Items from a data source

──────────

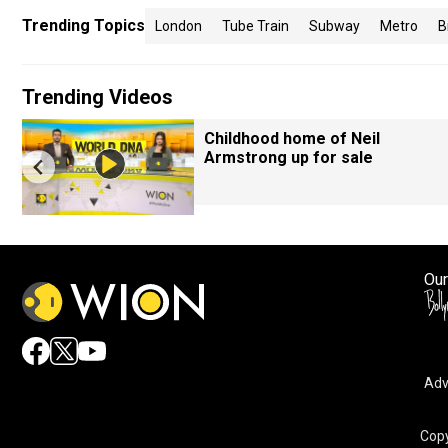
Trending Topics
London
Tube Train
Subway
Metro
B
Trending Videos
Childhood home of Neil
Armstrong up for sale
Our
Adv
Copy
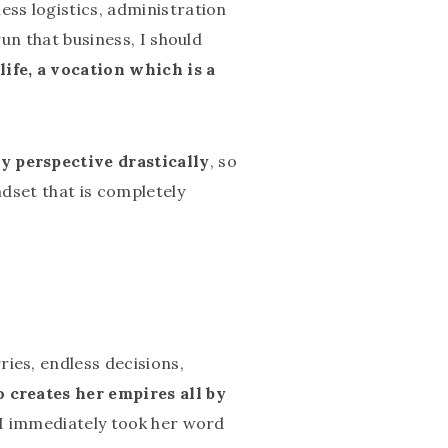
ess logistics, administration
run that business, I should
life, a vocation which is a
y perspective drastically
, so
ndset that is completely
ies, endless decisions,
o creates her empires all by
o I immediately took her word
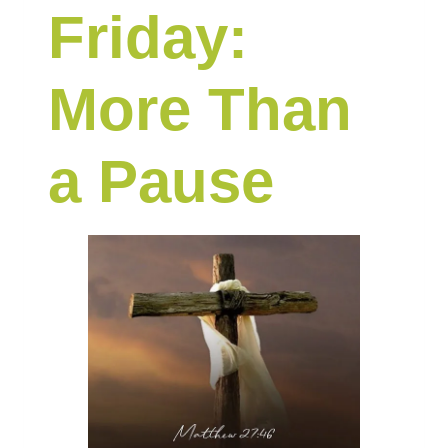
Friday:
More Than
a Pause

──────────

Work to be completed: Scan the data above, find each line with "that", and copy it.

Response area:
run that business, I should
ndset that is completely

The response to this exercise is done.